LES CHALEURS D'ABIDJAN

Il pleut sur Abidjan.

J'ai vu de ces choses durant ces quatre derniers mois, je n'ose même plus y penser. J'ai vu de mes yeux des têtes égorgées, des familles abattues... J'ai vu une mer de sang inonder les foyers de ma nation. Je ne reconnais plus mes frères, je ne reconnais plus mes sœurs. Les séquelles de ce coup d'état injustifié n'ont laissé que souffrance et méfiance. J'ai vu des gens injustement condamné. J'ai vu et compris que la politique au même titre que la démocratie n'est rien d'autre qu'un concept tournant autour de la loi du plus fort, du plus avide de pouvoir, du plus corrompus. Nous, le peuple, ne sommes que pions dans un jeu écrit d'avance... Mon cœur saigne et je ne sais même plus comment appeler la main de Dieu. Personne ne comprends ce que demande une telle situation. La force, la maîtrise de soi... D'être dépourvu de tout ce que l'on considère moralement, émotionnellement essentiel... Ne plus pouvoir travailler, aller au supermarché, ne plus pouvoir s'asseoir contre son palmier, son cocotier préféré...

Quand on vit dans la peur d'un coup d'état, même chez-soi on n'est pas en sécurité. Ils nous ont dérobé notre joie, notre sérénité... Ils nous ont retiré la Côte-d'Ivoire qu'on connaissait, l'ont déchirée pour la gouvernance d'une institution indépendante qu'en théorie. Avant ce drame, je ne comprenais pas la Côte-d'Ivoire. Je ne comprenais pas Abidjan. J'étais persuadé que la beauté de ma terre était dans les paysages, dans les nuits étoilées... Dans des éléments parallèles à la réalité des choses. Je vous parlais de plages, de boîtes de nuits...

Ce qui fait la chaleur d'Abidjan, c'est son peuple. Nous. Ce qui faisait la chaleur d'Abidjan, c'était le peuple. Mais aujourd'hui, il pleut sur Abidjan. Aujourd'hui la Côte-d'Ivoire est découragée, traumatisée. Et la peur nous a tellement tétanisé, qu'il n'y a personne pour se révolter.

J'ai vu une enfant mourir d'une crise cardiaque suite à des crises d'angoisses à cause des coups de feux incessant. Elle a rendu l'âme dans mes bras alors que je lui demandais de respirer.

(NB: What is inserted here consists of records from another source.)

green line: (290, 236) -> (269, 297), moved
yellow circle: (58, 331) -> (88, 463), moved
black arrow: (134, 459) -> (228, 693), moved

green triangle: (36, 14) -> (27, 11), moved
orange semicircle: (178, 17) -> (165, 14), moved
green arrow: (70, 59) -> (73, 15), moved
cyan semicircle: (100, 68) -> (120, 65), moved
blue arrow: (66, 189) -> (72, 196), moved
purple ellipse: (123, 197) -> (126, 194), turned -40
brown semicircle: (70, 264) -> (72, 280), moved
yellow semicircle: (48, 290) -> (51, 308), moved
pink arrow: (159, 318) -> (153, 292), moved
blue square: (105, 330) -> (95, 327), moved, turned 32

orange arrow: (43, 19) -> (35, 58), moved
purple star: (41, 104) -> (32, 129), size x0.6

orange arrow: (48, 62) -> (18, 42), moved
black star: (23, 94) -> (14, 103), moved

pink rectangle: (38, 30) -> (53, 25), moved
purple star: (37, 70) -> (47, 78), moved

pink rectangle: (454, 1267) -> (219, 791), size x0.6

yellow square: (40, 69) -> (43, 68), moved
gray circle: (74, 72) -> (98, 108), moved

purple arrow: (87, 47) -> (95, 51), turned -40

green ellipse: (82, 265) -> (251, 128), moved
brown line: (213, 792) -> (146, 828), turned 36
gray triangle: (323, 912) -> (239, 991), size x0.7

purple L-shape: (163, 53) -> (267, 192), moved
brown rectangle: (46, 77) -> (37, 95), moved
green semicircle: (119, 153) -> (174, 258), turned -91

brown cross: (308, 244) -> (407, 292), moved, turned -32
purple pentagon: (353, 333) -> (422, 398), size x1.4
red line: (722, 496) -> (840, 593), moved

Je le redis, personne ne comprends ce que demande une telle situation. Ils nous ont tout pris. Assis sur leur trône présidentiel, ils nous ont arraché la chaleur de nos coeurs pour ne laisser que la peur. La peur.

J'ai peur quand on condamne un citoyen sans preuve. J'ai peur quand on rue de coups un homme accusé injustement de crimes non-prouvés. J'ai peur quand on le jette en prison sans procès, j'ai peur pour ce Alexander qui n'a pas eu son mot à dire dans cette conspiration qu'on lui a craché au visage.

J'ai peur. Dieu seul sait combien j'ai peur.

Il pleut sur Abidjan, il pleut sur mes joues... Il pleut dans mon coeur.

Que le Seigneur bénisse la Côte-d'Ivoire.